映画「9人の翻訳家 囚われたベストセラー」
映画"Les traducteurs"
2019年
レジス・ロワンサル 監督
人気ベストセラー作家の続編発売にあたって、9人の翻訳家たちが集められます。
彼らは連れて行かれた先は豪邸……の地下にあるシェルター。
情報流出を防ぐために外部との接触を断ち、翻訳活動に専念する彼らでしたが
ある日ネット上に発売前の書籍の文書が流出してしまい……!?
シチュエーションだけならまさにミステリにぴったり。
何が驚くってこの映画のシチュエーション、本当にあったのだからびっくりです。
代表作「ダ・ヴィンチ・コード」を執筆したダン・ブラウンの人気シリーズ新作の
出版前に、数カ国語の翻訳者を地下で翻訳させていたらしいのです。

◆ **目的**
上の映画紹介文から、「彼らは連れて行かれた先は豪邸……の地下にあるシェルター。」から「何が驚くってこの映画のシチュエーション、本当にあったのだからびっくりです。」までの範囲を、両端も含めて一字一句違えずに書き出してください。

◆ **行データ**
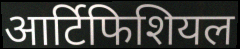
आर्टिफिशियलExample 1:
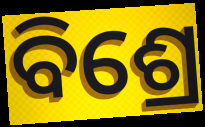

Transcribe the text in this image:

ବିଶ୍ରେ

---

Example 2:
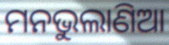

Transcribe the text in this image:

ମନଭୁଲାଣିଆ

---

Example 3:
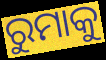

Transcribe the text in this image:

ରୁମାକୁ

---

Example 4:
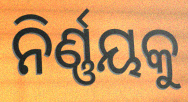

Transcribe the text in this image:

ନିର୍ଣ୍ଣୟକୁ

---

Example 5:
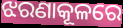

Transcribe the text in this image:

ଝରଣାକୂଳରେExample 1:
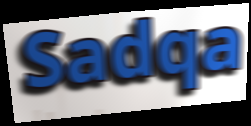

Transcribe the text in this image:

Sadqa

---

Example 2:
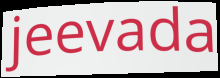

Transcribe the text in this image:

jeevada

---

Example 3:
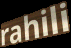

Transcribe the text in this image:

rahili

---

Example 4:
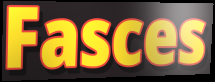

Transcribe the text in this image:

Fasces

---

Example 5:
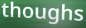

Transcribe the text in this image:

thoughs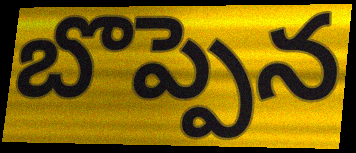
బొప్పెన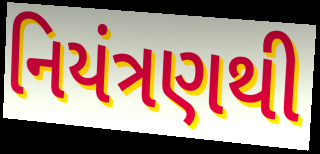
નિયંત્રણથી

--

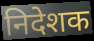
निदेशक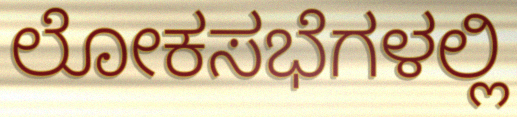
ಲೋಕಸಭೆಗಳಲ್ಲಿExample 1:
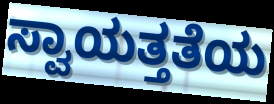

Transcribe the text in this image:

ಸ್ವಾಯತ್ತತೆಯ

◆ **本演習の結果**
彼らは連れて行かれた先は豪邸……の地下にあるシェルター。
情報流出を防ぐために外部との接触を断ち、翻訳活動に専念する彼らでしたが
ある日ネット上に発売前の書籍の文書が流出してしまい……!?
シチュエーションだけならまさにミステリにぴったり。
何が驚くってこの映画のシチュエーション、本当にあったのだからびっくりです。